## MATERIAL PROVIDED
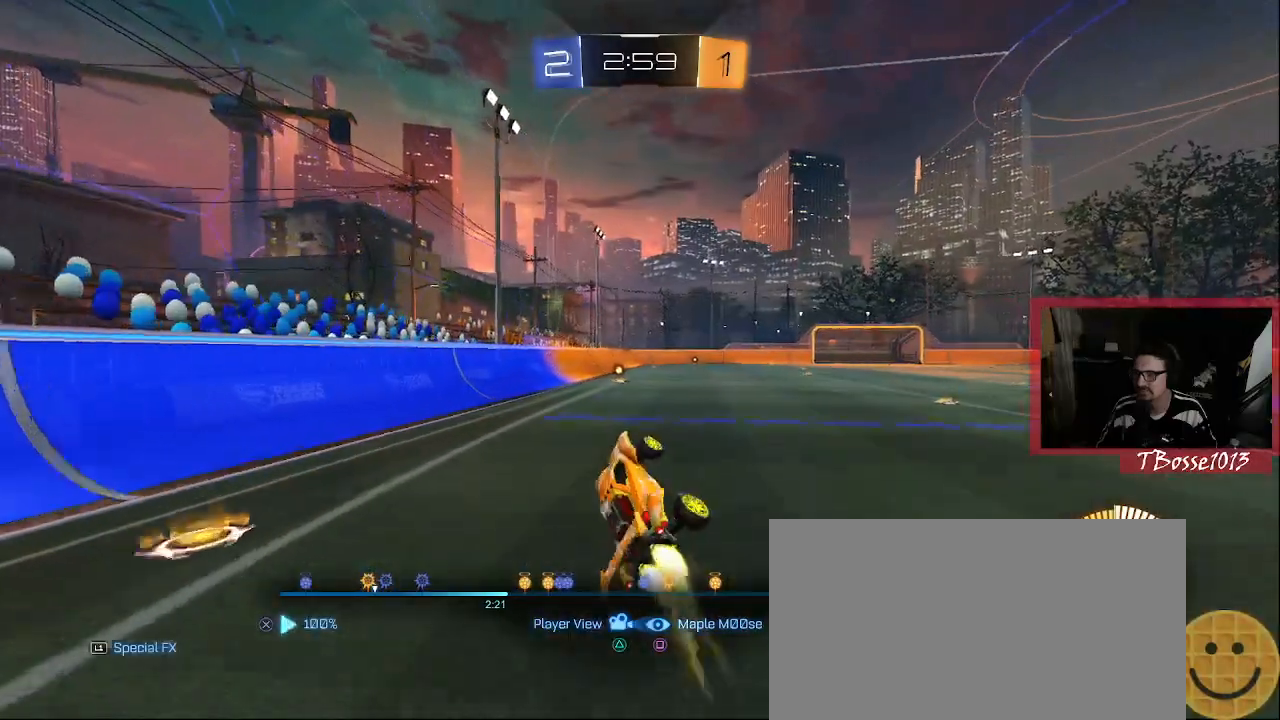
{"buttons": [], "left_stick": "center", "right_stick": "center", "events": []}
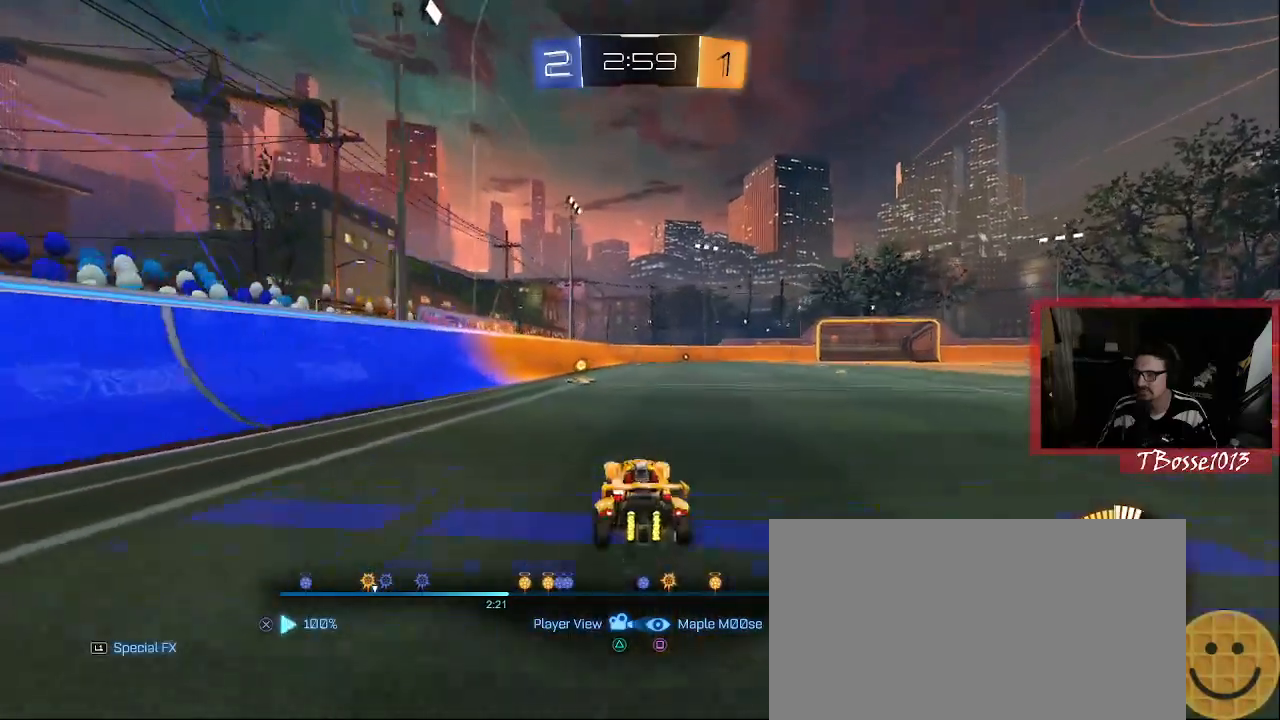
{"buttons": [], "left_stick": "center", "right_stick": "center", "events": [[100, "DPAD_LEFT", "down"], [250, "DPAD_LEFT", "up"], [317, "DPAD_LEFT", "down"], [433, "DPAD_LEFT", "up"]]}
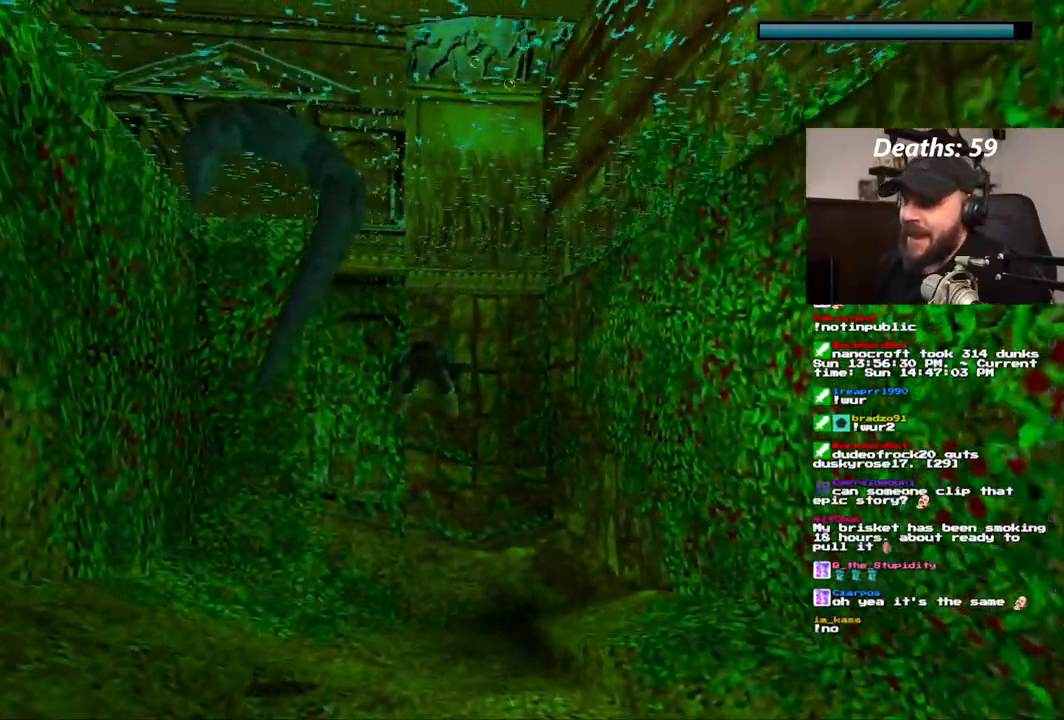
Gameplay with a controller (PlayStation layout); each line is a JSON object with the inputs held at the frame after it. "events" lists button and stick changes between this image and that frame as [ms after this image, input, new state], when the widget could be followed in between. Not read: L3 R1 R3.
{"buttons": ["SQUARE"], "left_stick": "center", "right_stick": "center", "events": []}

## EXERCISE BRIEF
Skip every line before the one containing "Gameplay with a". Retype that line and the rest through the last one exactly as they stand in the listing.

## RESPONSE TO THIS EXERCISE
Gameplay with a controller (PlayStation layout); each line is a JSON object with the inputs held at the frame after it. "events" lists button and stick changes between this image and that frame as [ms after this image, input, new state], when the widget could be followed in between. Not read: L3 R1 R3.
{"buttons": ["SQUARE"], "left_stick": "center", "right_stick": "center", "events": []}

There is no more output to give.